--- START ---

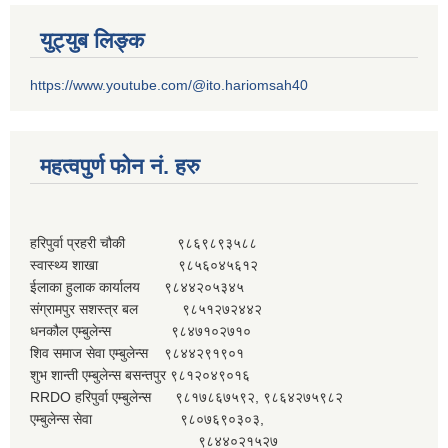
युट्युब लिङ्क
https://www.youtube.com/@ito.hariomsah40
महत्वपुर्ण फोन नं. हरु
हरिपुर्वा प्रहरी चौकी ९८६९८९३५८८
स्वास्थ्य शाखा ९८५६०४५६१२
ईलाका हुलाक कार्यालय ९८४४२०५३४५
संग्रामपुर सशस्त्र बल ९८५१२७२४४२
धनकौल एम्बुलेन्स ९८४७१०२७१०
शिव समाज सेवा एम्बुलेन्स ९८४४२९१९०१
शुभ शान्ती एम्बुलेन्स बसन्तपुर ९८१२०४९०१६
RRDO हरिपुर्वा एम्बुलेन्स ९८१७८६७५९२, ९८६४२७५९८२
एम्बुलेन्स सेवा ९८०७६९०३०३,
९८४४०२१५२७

--- END ---
--- START ---

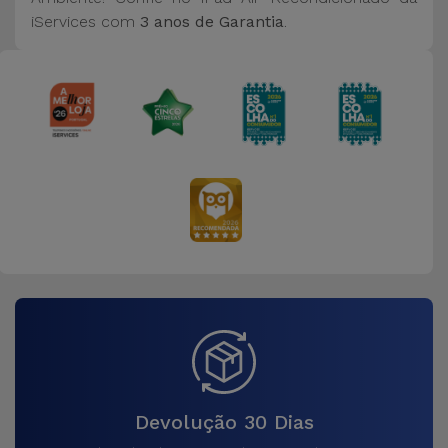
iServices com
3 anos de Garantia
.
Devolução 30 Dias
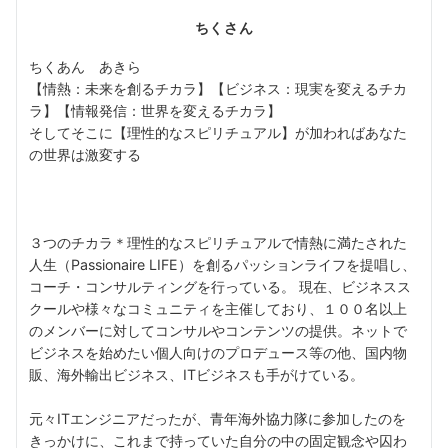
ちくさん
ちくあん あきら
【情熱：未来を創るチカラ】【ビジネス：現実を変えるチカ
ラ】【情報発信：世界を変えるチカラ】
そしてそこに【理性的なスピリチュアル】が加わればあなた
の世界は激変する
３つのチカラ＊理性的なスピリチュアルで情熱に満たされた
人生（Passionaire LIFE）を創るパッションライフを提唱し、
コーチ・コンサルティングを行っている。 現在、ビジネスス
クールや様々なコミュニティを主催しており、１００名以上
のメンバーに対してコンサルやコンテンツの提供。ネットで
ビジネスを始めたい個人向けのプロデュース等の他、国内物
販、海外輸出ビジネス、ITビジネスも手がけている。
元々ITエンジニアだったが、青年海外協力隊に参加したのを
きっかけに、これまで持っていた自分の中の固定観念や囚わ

--- END ---
--- START ---

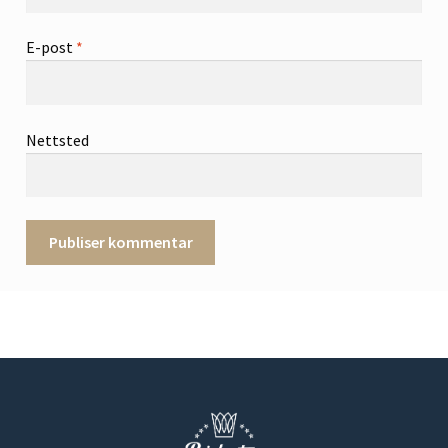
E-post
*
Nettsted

--- END ---

From the entries above, extract only the lines running from the one containing "元々ITエンジニアだったが、青年海外協力隊に参加したのを" through the one containing "きっかけに、これまで持っていた自分の中の固定観念や囚わ", inclusive.

元々ITエンジニアだったが、青年海外協力隊に参加したのを
きっかけに、これまで持っていた自分の中の固定観念や囚わ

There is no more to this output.